Wally, Andy and Morris Amongst the passengers were Wally, Andy, and Morris - and they were a laugh a minute! From Melbourne and in their 50s, they had been mates since their days at school and were on their way to Cape York from where they would drive back in Wally's PAJERO which was stowed on board as cargo. They did everything together and had even bought themselves identical digital cameras! [This was the trip of a lifetime to be commemorated with a men-only initiation ceremony involving secret handshakes with bent elbows and the muttered oath "Bottoms Up!" and a ferocious crocodile encircled by the inscription "Cape York 2005" (see picture on left) tattooed onto their upper arm. Wally had an extra piece of skin (rumoured to have been taken from a vital organ of his!) grafted onto his already heavily tattooed arm to make room for this additional symbol of Australian manhood and all three can be seen around Melbourne wearing only sleeveless shirts on even the coldest winter's day! Wally's crocodile, tattoed onto his skin graft, is said to become strangely erectile when in the vicinity of pretty women! His doctor tells him this will fix itself as he gets older; in the meantime he's taking bromide in his tea while his wife has joined the Country Women's Association where she makes scones and does embroidery.]                               

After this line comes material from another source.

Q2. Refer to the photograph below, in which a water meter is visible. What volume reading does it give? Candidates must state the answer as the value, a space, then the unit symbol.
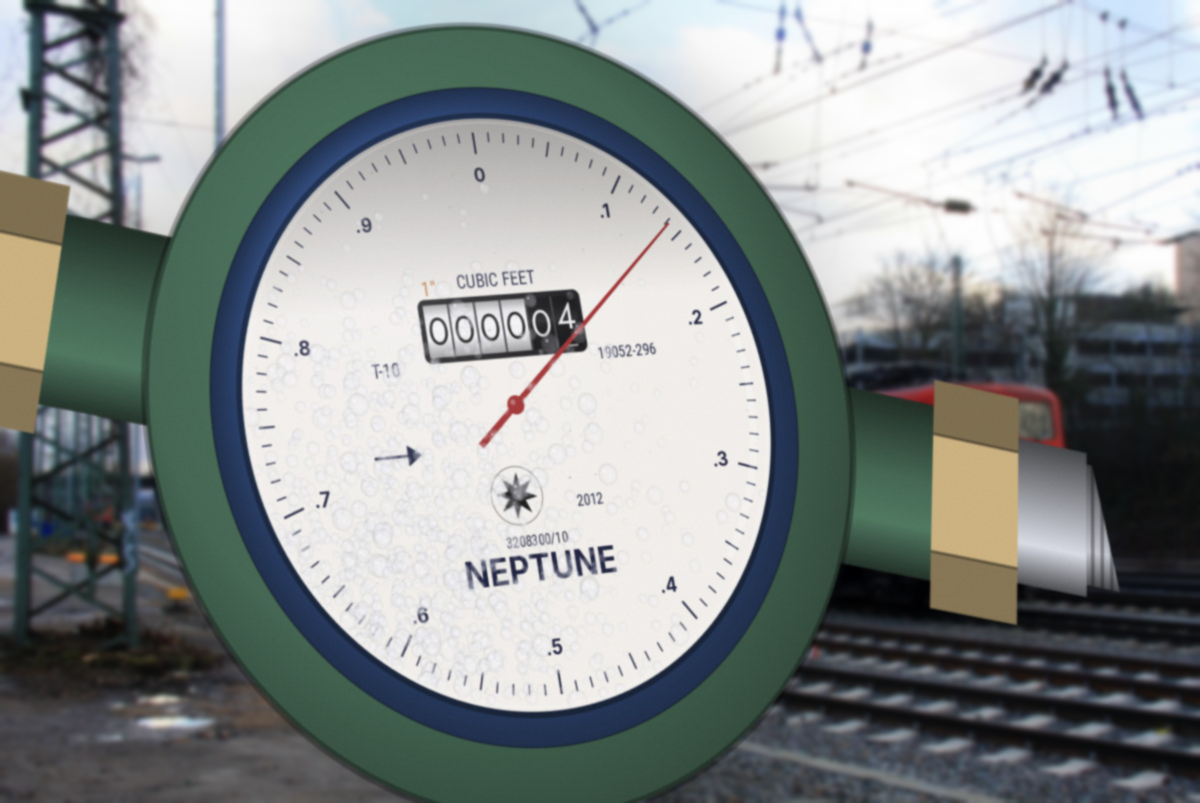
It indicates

Jürgen & Klaus Also on board were two Germans: Klaus Herbert, a retired architect now living in Cairns, and his old "Schulkamerad" from Nürnberg in Germany, Ulrich Feeder.

We arrived at Horn Island just after midnight and the unloading of cargo began immediately. Horn Island has a population of some 700, a general store, hotel, museum, campground and resort and, most importantly, a modern airport with connections to outer islands and southern cities. A warm breeze fanned me as I sat on deck, looking at the lights of Thursday Island across the water, with the mooring lights of prawn trawlers and a full moon reflecting in the sea. I catnapped on deck as I watched the unloading continue well past breakfast-time after which the vessel shifted across the Ellis Channel to Thursday Island.